Here you will find what students actually borrow to attend Paul Mitchell the School Salt Lake City, including completion-adjusted borrowing and a standard repayment estimate. These figures are reported by the Department of Education and IPEDS.

What Incoming Students Borrow at Paul Mitchell the School Salt Lake City

At Paul Mitchell the School Salt Lake City, 55% of freshmen borrow to help pay for their first year, with a typical loan of $7,245 each, across private and federal loan sources.

On the federal side, the average loan is $7,245. This is at or above the $5,500 first-year federal borrowing cap that applies to the typical dependent freshman. Note that average undergraduate loan amounts shown later do not include private loans — so the full freshman figure above is not directly comparable.

Average Undergraduate Loans at Paul Mitchell the School Salt Lake City

Looking at all undergraduates at Paul Mitchell the School Salt Lake City, freshmen included, 39% borrow through federal student loan programs, with a mean of $6,174 each per year. It comes to 14.8% under the first-year federal average of $7,245.

At a steady annual pace, that totals around $12,348 after two years and $24,696 over four years. The estimate holds federal borrowing constant and does not count private or Parent PLUS loans.

Undergraduate federal borrowingValue
Share using federal loans39%
Average federal loan per year$6,174
Undergraduates with a federal loan153
Total federal loans (one year)$944,560

Typical Student Debt at Paul Mitchell the School Salt Lake City

The middle borrower at Paul Mitchell the School Salt Lake City owes $7,666 in federal borrowing.

Borrower groupMedian federal debt
All federal borrowers$7,666
Students who completed (graduates)$9,500
Students who withdrew$4,750

Debt carried by students who withdrew is a key risk signal — these borrowers owe money without having earned the credential.

Debt Spread by Percentile

Half of all borrowers fall between the 25th and 75th percentiles shown below for Paul Mitchell the School Salt Lake City.

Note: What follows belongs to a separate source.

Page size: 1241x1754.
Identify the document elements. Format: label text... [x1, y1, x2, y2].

PercentileCumulative Federal Debt
10th percentile (lowest-debt students)$2,814
25th percentile$5,500
75th percentile$13,583
90th percentile (highest-debt students)$17,666

The gap between the 10th and 90th percentile is the clearest single measure of how widely borrowing varies at Paul Mitchell the School Salt Lake City.

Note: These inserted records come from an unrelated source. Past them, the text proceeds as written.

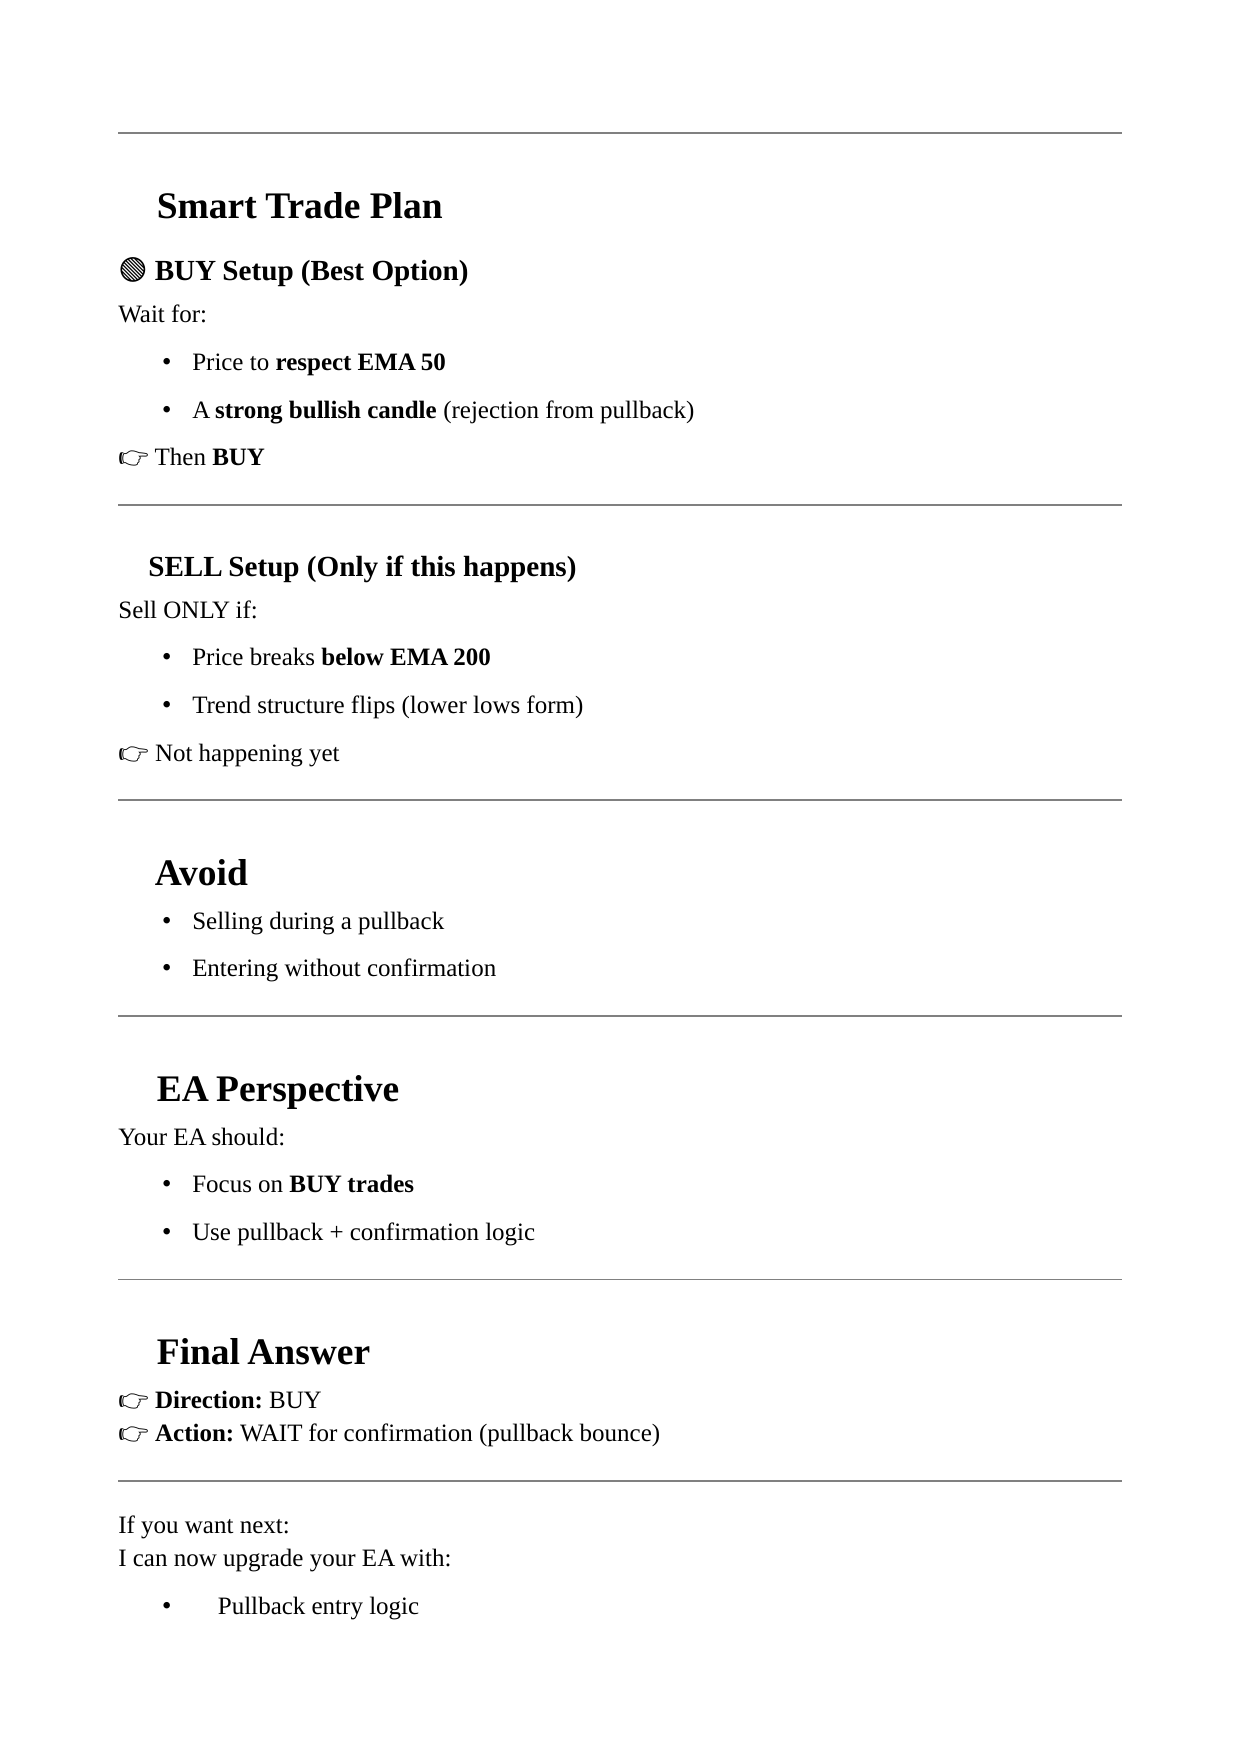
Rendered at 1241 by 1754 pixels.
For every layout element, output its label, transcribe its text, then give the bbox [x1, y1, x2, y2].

list Selling during a pullback [162, 906, 1122, 935]
text Wait for: [118, 299, 1122, 328]
subtitle 🧠 EA Perspective [118, 1066, 1122, 1109]
text If you want next: I can now upgrade your EA with: [118, 1510, 1122, 1572]
text 👉 Direction: BUY 👉 Action: WAIT for confirmation (pullback bounce) [118, 1385, 1122, 1447]
list Focus on BUY trades [162, 1169, 1122, 1198]
subtitle 🎯 Smart Trade Plan [118, 183, 1122, 226]
text 👉 Then BUY [118, 442, 1122, 471]
text Sell ONLY if: [118, 595, 1122, 623]
list A strong bullish candle (rejection from pullback) [162, 395, 1122, 423]
list Trend structure flips (lower lows form) [162, 690, 1122, 719]
list Entering without confirmation [162, 953, 1122, 982]
list Price to respect EMA 50 [162, 347, 1122, 376]
text 👉 Not happening yet [118, 738, 1122, 766]
subtitle 🔥 Final Answer [118, 1330, 1122, 1373]
text Your EA should: [118, 1122, 1122, 1151]
list ✅ Pullback entry logic [162, 1591, 1122, 1620]
list Price breaks below EMA 200 [162, 642, 1122, 671]
subtitle 🔴 SELL Setup (Only if this happens) [118, 549, 1122, 582]
subtitle ❌ Avoid [118, 850, 1122, 893]
list Use pullback + confirmation logic [162, 1217, 1122, 1246]
subtitle 🟢 BUY Setup (Best Option) [118, 253, 1122, 287]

What It Costs to Repay at Paul Mitchell the School Salt Lake City

Repayment burden translates the debt figures into what a borrower actually pays each month. Paul Mitchell the School Salt Lake City.

How Often Borrowers Default at Paul Mitchell the School Salt Lake City

A loan default — failing to keep up with federal student-loan payments — is one of the worst financial outcomes a borrower can face. The official Department of Education two-year default rate for Paul Mitchell the School Salt Lake City follows.

MetricValue
2-year cohort default rate10.4%
Borrowers in the cohort250

This rate follows a borrower cohort from the start of repayment through the two-year window the Department of Education uses.

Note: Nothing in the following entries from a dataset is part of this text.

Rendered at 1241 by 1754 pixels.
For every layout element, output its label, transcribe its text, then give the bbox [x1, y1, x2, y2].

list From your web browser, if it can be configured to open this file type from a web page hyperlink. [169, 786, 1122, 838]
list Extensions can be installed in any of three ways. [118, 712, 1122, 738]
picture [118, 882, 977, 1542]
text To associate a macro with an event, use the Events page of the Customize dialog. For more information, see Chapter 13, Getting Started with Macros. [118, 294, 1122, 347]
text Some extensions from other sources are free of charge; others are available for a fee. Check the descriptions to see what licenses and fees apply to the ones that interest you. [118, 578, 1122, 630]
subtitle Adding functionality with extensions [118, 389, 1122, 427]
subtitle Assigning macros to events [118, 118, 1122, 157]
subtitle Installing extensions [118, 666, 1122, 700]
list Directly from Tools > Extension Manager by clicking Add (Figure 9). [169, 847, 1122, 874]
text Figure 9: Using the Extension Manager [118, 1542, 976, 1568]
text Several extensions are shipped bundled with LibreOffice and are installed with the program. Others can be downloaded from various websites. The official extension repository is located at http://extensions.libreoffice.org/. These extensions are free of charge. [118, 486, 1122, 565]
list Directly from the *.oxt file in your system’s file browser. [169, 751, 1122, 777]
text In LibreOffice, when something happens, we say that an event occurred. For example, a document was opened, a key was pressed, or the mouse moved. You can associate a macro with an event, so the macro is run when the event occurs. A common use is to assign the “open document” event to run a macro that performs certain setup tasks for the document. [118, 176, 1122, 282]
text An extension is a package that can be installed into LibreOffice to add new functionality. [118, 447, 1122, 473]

Median Debt by Student Group at Paul Mitchell the School Salt Lake City

Median debt differs by income tier, first-generation status, and whether the student is financially dependent.

By Family Income

Income tierMedian federal debt
Low income$8,139
Middle income$8,176
High income$5,500

First-Gen vs Continuing-Gen Borrowing

CohortMedian federal debt
First-generation students$7,500
Continuing-generation students$8,426

Dependency-Status Comparison

CohortMedian federal debt
Dependent students$5,500
Independent students$9,500

Calculated Equity Indicators for Paul Mitchell the School Salt Lake City

These pre-calculated indicators summarize the borrowing gaps between cohorts at Paul Mitchell the School Salt Lake City.

Understanding Student Loans

Subsidized and Unsubsidized Loans

With an unsubsidized loan, interest starts adding up the day the loan is disbursed, including during school. Subsidized loans, by contrast, do not accrue interest while you are enrolled at least half-time, which makes them the less expensive option when you qualify.

Important to Remember

Federal student loans are not discharged in bankruptcy in all but the rarest cases, and the government can withhold part of your income or tax refund if you default.

References

More about our data sources and methodologies.